Idealist (2-Jun-2005): Treasurer avoids the tough decisions
The political fanfare and media frenzy which beset the 2005 Budget announcement, heralding tax cuts on many fronts, unfortunately overlooked blatant omissions from a fiscal package which, we are led to believe, is meant to set the nation for an even stronger future.
While the Budget itself continues to be in surplus, the prominent occasion that is the annual Budget announcement was deficient in the Government’s failure to recognise that the 9 per cent superannuation guarantee contribution (SGC) is mathematically inadequate to fund an average retirement for an average wage earner.
Missed opportunity
Where was the visionary planning that would take the majority of Australian workers to a realistic level of retirement savings? Where was the commitment to reform the minefield of superannuation complexity? Where was the encouragement of Australians to better manage household debt? Where was the leadership saying that the tax cuts provide an opportunity for people to reduce debt and make higher overall savings for their future?
Indeed, if ever there was a time in the last 40 years for a government to take the political risk-free lead in setting retirement on a stable and more predictable setting, it was the 2005 Budget.
Just seven months into a three year parliamentary term and a looming Senate majority largesse, this was the time to take the nation to the next stage of retirement savings. It was the time to have gently led the business community and workers down the path of a 1 per cent per year increase in the SGC over a six year period.
After more than 20 years of legislative tinkering at the edges with superannuation, this was the time when politicians, of either political persuasion, should have been able to truly say: “This completes our changes to superannuation,” as did former Labor Treasurer John Dawkins’ in his 1994 Budget speech.

Stored records:
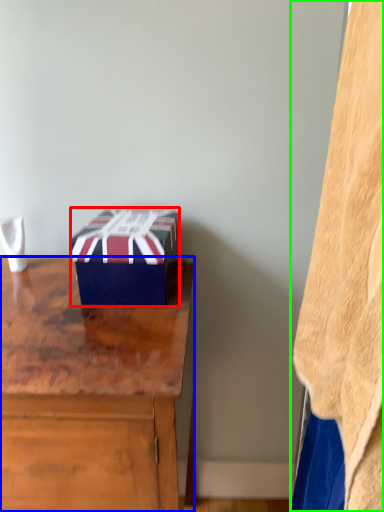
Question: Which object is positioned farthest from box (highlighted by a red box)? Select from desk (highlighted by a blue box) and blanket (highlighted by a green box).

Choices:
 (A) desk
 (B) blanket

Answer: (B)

◆ What to do
- a) Reproduce a passage of the article on the 2005 Budget without changes, starting at the words "Idealist (2-Jun-2005): Treasurer" and stopping after the words "even stronger future.".
- b) Write out the stored entries word for word, leaving out the pictures.

◆ Answers
- a)
Idealist (2-Jun-2005): Treasurer avoids the tough decisions
The political fanfare and media frenzy which beset the 2005 Budget announcement, heralding tax cuts on many fronts, unfortunately overlooked blatant omissions from a fiscal package which, we are led to believe, is meant to set the nation for an even stronger future.

- b)
Question: Which object is positioned farthest from box (highlighted by a red box)? Select from desk (highlighted by a blue box) and blanket (highlighted by a green box).

Choices:
 (A) desk
 (B) blanket

Answer: (B)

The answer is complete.